60 % des employés en gériatrie trouvent leur travail très ou pas mal stressant.

Source : enquête CFDT Santé-Sociaux.

Un cinquième risque toujours à l’étude

Le 5e risque, la « dépendance », promis dès 2007 par Nicolas Sarkozy, se fait attendre. En lieu et place, en février dernier, le président de la République lançait en grande pompe le grand débat national sur la dépendance, exaltant comme à son habitude « les auteurs du programme du Conseil national de la Résistance et les bâtisseurs de la Sécurité sociale ». Quatre groupes de travail et une trentaine de débats départementaux plus tard, les premières mesures financières devraient être intégrées dans le projet de loi de finances à l’automne 2011, une réforme en profondeur étant repoussée à l’après-présidentielle. Écartant une augmentation des prélèvements obligatoires, « depuis un an, le gouvernement ou les parlementaires qui souhaitent l’aider multiplient les “ballons d’essai”, histoire de tester l’opinion », critique Terra Nova dans son rapport sur la dépendance. Ainsi en est-il de l’obligation de souscrire une assurance perte d’autonomie à partir de 50 ans, proposée par la députée UMP de Meurthe-et-Moselle Valérie Rosso-Debord, dans un rapport publié en juin 2010 sur la prise en charge des personnes âgées dépendantes.

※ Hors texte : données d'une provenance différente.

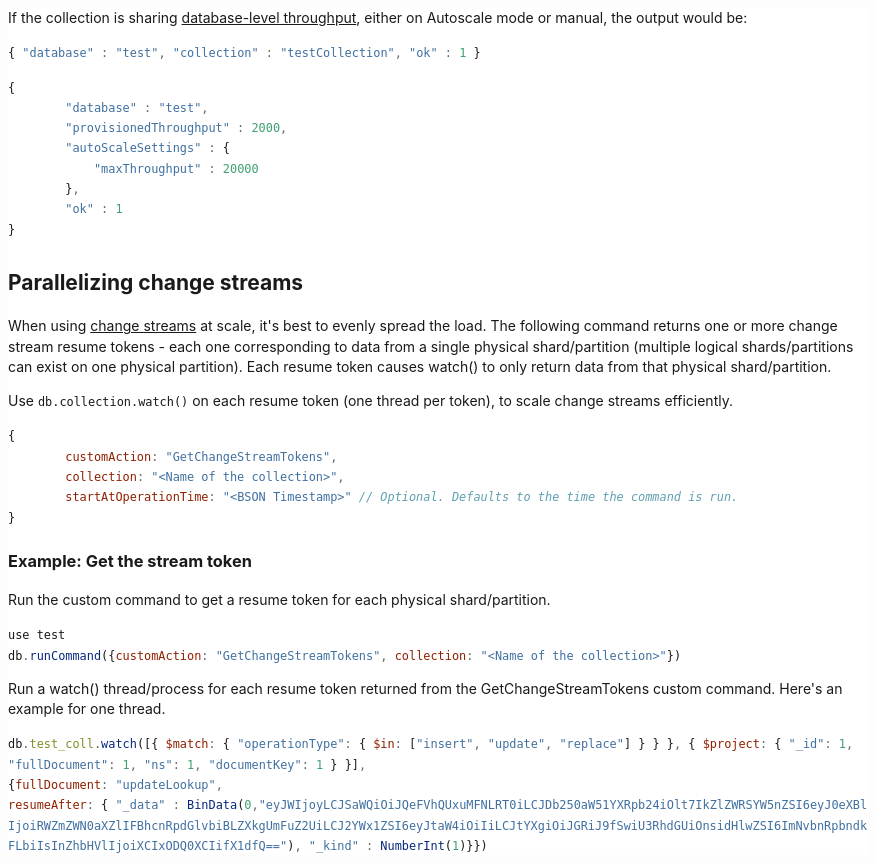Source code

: If the collection is sharing [database-level throughput](../set-throughput.md#set-throughput-on-a-database), either on Autoscale mode or manual, the output would be:

```javascript
{ "database" : "test", "collection" : "testCollection", "ok" : 1 }
```

```javascript
{
        "database" : "test",
        "provisionedThroughput" : 2000,
        "autoScaleSettings" : {
            "maxThroughput" : 20000
        },
        "ok" : 1
}
```

## <a id="parallel-change-stream"></a> Parallelizing change streams

When using [change streams](change-streams.md) at scale, it's best to evenly spread the load. The following command returns one or more change stream resume tokens - each one corresponding to data from a single physical shard/partition (multiple logical shards/partitions can exist on one physical partition). Each resume token causes watch() to only return data from that physical shard/partition.

Use `db.collection.watch()` on each resume token (one thread per token), to scale change streams efficiently.

```javascript
{
        customAction: "GetChangeStreamTokens", 
        collection: "<Name of the collection>", 
        startAtOperationTime: "<BSON Timestamp>" // Optional. Defaults to the time the command is run.
} 
```

### Example: Get the stream token

Run the custom command to get a resume token for each physical shard/partition.

```javascript
use test
db.runCommand({customAction: "GetChangeStreamTokens", collection: "<Name of the collection>"})
```

Run a watch() thread/process for each resume token returned from the GetChangeStreamTokens custom command. Here's an example for one thread.

```javascript
db.test_coll.watch([{ $match: { "operationType": { $in: ["insert", "update", "replace"] } } }, { $project: { "_id": 1, "fullDocument": 1, "ns": 1, "documentKey": 1 } }], 
{fullDocument: "updateLookup", 
resumeAfter: { "_data" : BinData(0,"eyJWIjoyLCJSaWQiOiJQeFVhQUxuMFNLRT0iLCJDb250aW51YXRpb24iOlt7IkZlZWRSYW5nZSI6eyJ0eXBlIjoiRWZmZWN0aXZlIFBhcnRpdGlvbiBLZXkgUmFuZ2UiLCJ2YWx1ZSI6eyJtaW4iOiIiLCJtYXgiOiJGRiJ9fSwiU3RhdGUiOnsidHlwZSI6ImNvbnRpbndkFLbiIsInZhbHVlIjoiXCIxODQ0XCIifX1dfQ=="), "_kind" : NumberInt(1)}})
```
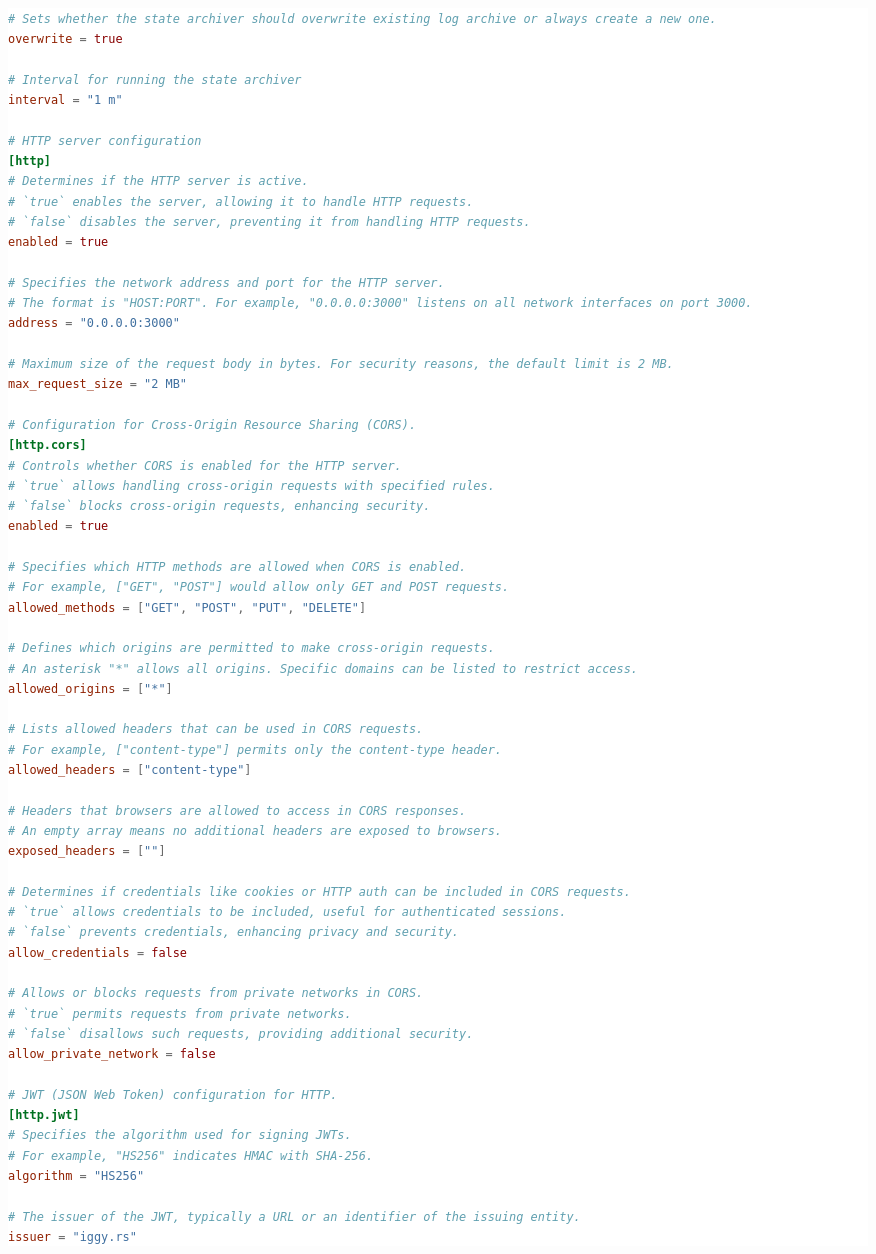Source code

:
 ```toml
# Sets whether the state archiver should overwrite existing log archive or always create a new one.
overwrite = true

# Interval for running the state archiver
interval = "1 m"

# HTTP server configuration
[http]
# Determines if the HTTP server is active.
# `true` enables the server, allowing it to handle HTTP requests.
# `false` disables the server, preventing it from handling HTTP requests.
enabled = true

# Specifies the network address and port for the HTTP server.
# The format is "HOST:PORT". For example, "0.0.0.0:3000" listens on all network interfaces on port 3000.
address = "0.0.0.0:3000"

# Maximum size of the request body in bytes. For security reasons, the default limit is 2 MB.
max_request_size = "2 MB"

# Configuration for Cross-Origin Resource Sharing (CORS).
[http.cors]
# Controls whether CORS is enabled for the HTTP server.
# `true` allows handling cross-origin requests with specified rules.
# `false` blocks cross-origin requests, enhancing security.
enabled = true

# Specifies which HTTP methods are allowed when CORS is enabled.
# For example, ["GET", "POST"] would allow only GET and POST requests.
allowed_methods = ["GET", "POST", "PUT", "DELETE"]

# Defines which origins are permitted to make cross-origin requests.
# An asterisk "*" allows all origins. Specific domains can be listed to restrict access.
allowed_origins = ["*"]

# Lists allowed headers that can be used in CORS requests.
# For example, ["content-type"] permits only the content-type header.
allowed_headers = ["content-type"]

# Headers that browsers are allowed to access in CORS responses.
# An empty array means no additional headers are exposed to browsers.
exposed_headers = [""]

# Determines if credentials like cookies or HTTP auth can be included in CORS requests.
# `true` allows credentials to be included, useful for authenticated sessions.
# `false` prevents credentials, enhancing privacy and security.
allow_credentials = false

# Allows or blocks requests from private networks in CORS.
# `true` permits requests from private networks.
# `false` disallows such requests, providing additional security.
allow_private_network = false

# JWT (JSON Web Token) configuration for HTTP.
[http.jwt]
# Specifies the algorithm used for signing JWTs.
# For example, "HS256" indicates HMAC with SHA-256.
algorithm = "HS256"

# The issuer of the JWT, typically a URL or an identifier of the issuing entity.
issuer = "iggy.rs"

```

La seconde idée avancée par le gouvernement consiste à mobiliser le patrimoine des personnes âgées pour financer leur propre dépendance. En revanche, la proposition de Valérie Rosso-Debord de supprimer l’allocation personnalisée d’autonomie pour les GIR 4 (les personnes âgées relativement autonomes, soit 46 % de ses bénéficiaires actuels) a suscité un tel tollé qu’elle a été aussitôt enterrée. Plus récemment a été relancé le débat sur la suppression d’un autre jour férié, façon lundi de Pentecôte. Évalué en 2000 à 800 000, le nombre des personnes âgées dépendantes serait de 920 000 à l’horizon 2025 et de 1,2 million en 2040, selon les estimations de l’Insee.